Many ready-to-wear labels and store chains are developing this solution. Upcycling offers added value to garment waste and unused items and transforms them into high-quality pieces.
This technique goes beyond traditional recycling because it entails a virtuous circle that allows the fashion industry to generate less waste, to produce less and therefore to limit its impact on the environment.
From Marine Serre to Banana Moon
Several brands have already adopted upcycling; however, it generally applies to one part of their collections. In September 2019, Marine Serre’s “Marée Noire” (Oil Slick) collection comprised several upcycled pieces. To create the pieces, the French designer used leftover stocks of fabric and gave them a high-end second life.
Banana Moon also chose to transform its fabric offcuts into a swimwear collection for its Summer 2020 collection, while Gant recently presented a capsule collection of shirts upcycled from fabric leftovers from previous collections. Upcycling also encompasses the use of vintage garments, which are either taken apart and re-stitched together in new ways — such as LA brand Re/Done does with jeans — or that are taken as whole pieces and reworked into more contemporary designs featuring customisation, along the lines of ASOS Reclaimed Vintage or reworked by the wearers themselves.
Upcycling is not only the buzzword to know in the realm of fashion right now, it also represents the future of the industry
Phan spinning silk threads derived from lotus stems at her workshop in Hanoi
Lotus silk is weaving its way into Vietnam
Vietnamese weaver Phan Thi Thuan hitches up her trousers as she wades into a lotus paddy to gather the stems needed to make a rare and highly sought-after thread. Her great-aunt made and sold traditional silk to the French during colonial rule, passing the technique to Thuan, who started weaving when she was six in her village on the outskirts of Hanoi.
But three years ago, Thuan spotted a new opportunity in the lotus stems left to rot in nearby fields after the seeds had been harvested for food.

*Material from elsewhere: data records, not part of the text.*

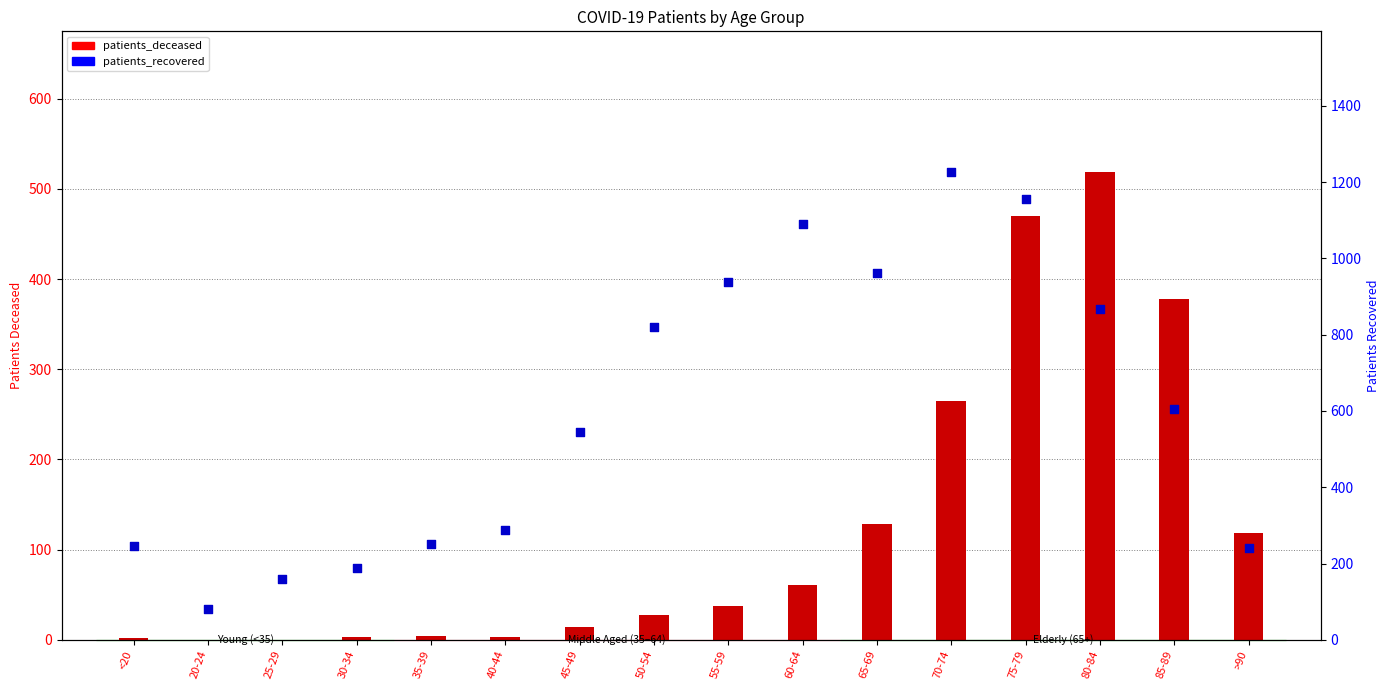

Which series reaches the minimum Y coordinate?

patients_deceased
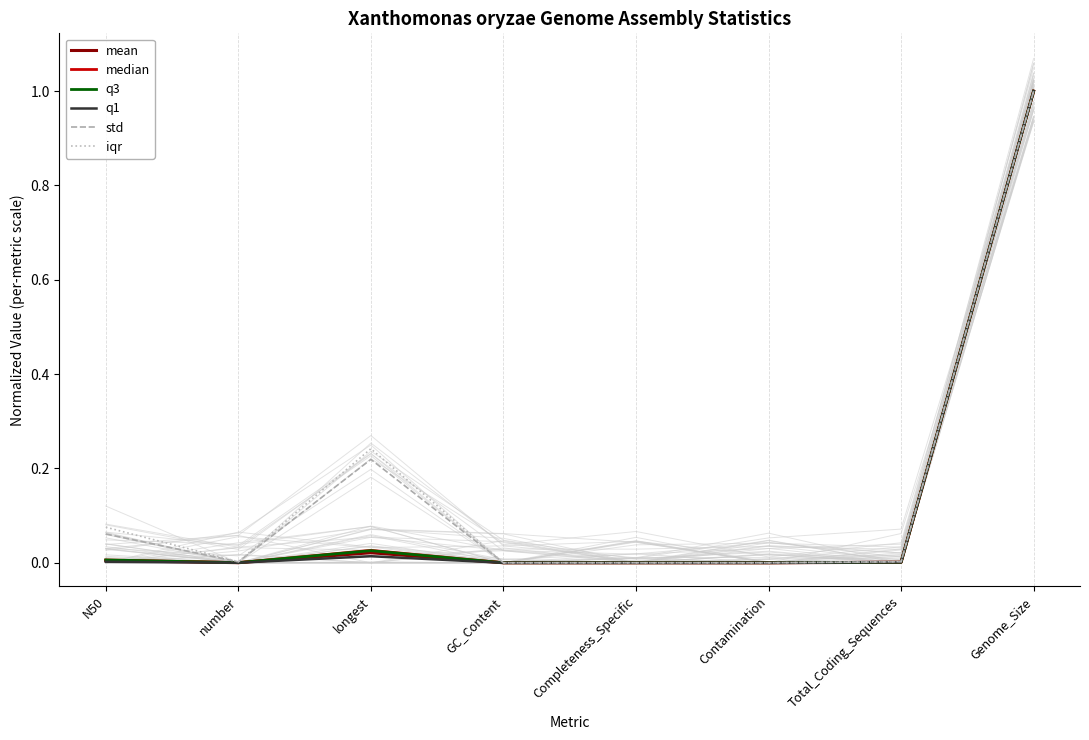

At which category is the sum across all series the highest?

Genome_Size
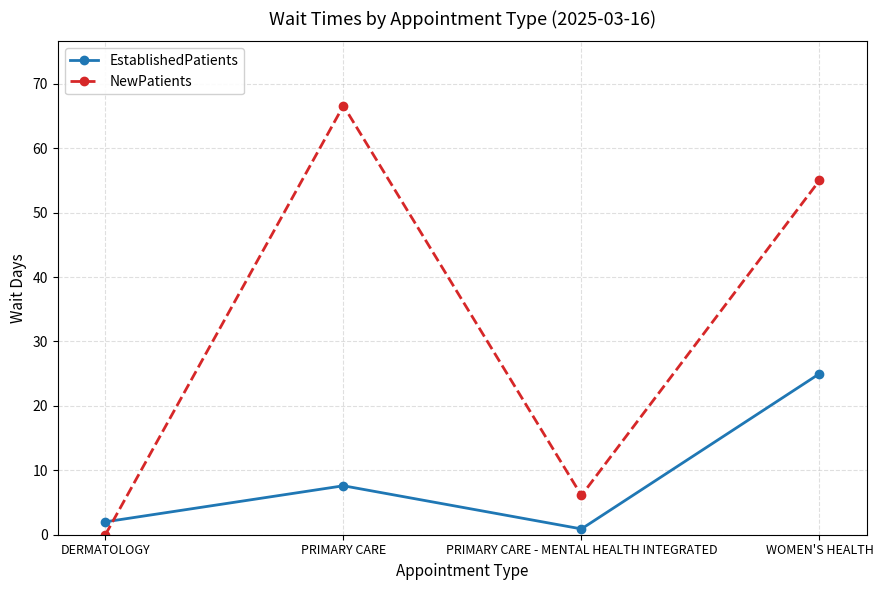

Reading left to right, transcribe all the data shown in this chart.

EstablishedPatients: 2.0	7.6	0.9	25.0
NewPatients: 0.0	66.6	6.1	55.0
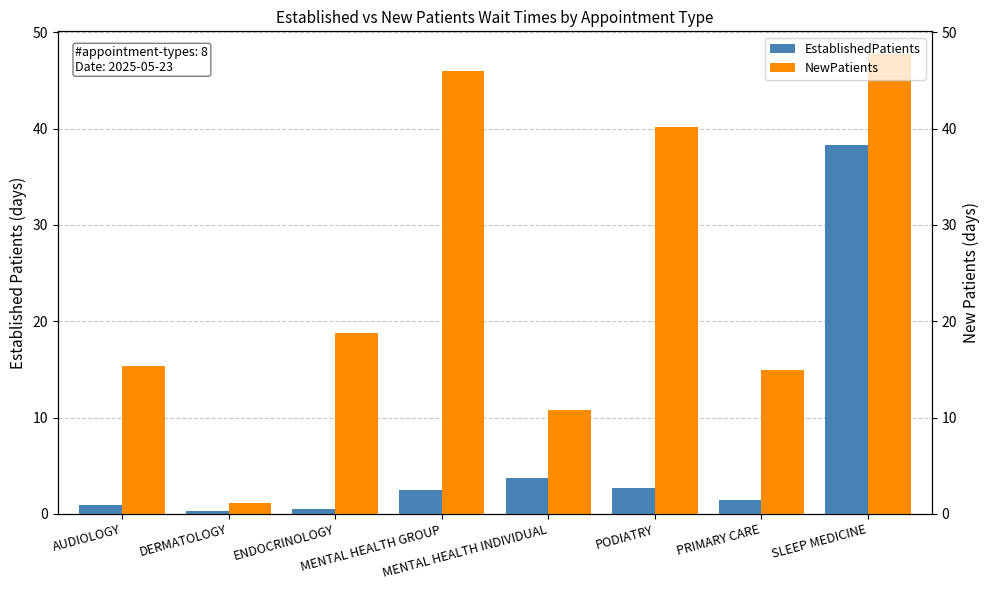

True or false: NewPatients has a value of 3.4 at MENTAL HEALTH INDIVIDUAL.

False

She began extracting the fibre found in the stems to make “lotus silk”, an exclusive fabric highly sought by fashion designers. “I was the first in Vietnam,” the 65-year-old told AFP proudly. “I started all by myself, then I trained those already in my workshop,” she added.
Farmers often toil for hours to clear lotus paddies of rotting stems, which ruin the soil and bring unwanted insects.
But thanks to her vision, Thuan today leads a team of about 20 mostly female workers who snap off the stems in the paddies, before they tease out the fragile fibres and roll them into thread.
Dressed head-to-toe in brown silk and wearing a pearl necklace — the same outfit she dons as she picks through the lotus paddies — Thuan describes her work. It is a painstaking process — a large scarf requires the thread of around 9,200 stems and would take one worker around two months to complete — but Thuan insists it is worth it.
“I see this as my task now, to generate jobs, and to do my bit for the environment,” she said, adding that during busy periods, she employs hundreds to weave from home.
The profits are another reason to persevere. While a regular silk scarf might go for US$20 ($27.36), even a smaller lotus version — popular with pre-coronavirus tourists — fetches more than 10 times that.
Although lotus silk is made in a handful of countries — including Myanmar and Cambodia — Thuan is seen as an innovator in Vietnam. She has been supported by the Ministry of Science and Technology, which kickstarted a three-year national-level project to further develop the harvesting technique.
Thuan also runs training sessions during the school holidays, hoping to show children there is space for dynamism even in this ancient profession. Nguyen Thi Xoa, 40, was taught by Thuan in 2017 and she now wants her children to follow in her thread. “At the beginning it was very difficult, but now I love doing it,” she said. “It’s a stable job and I’m proud of it.”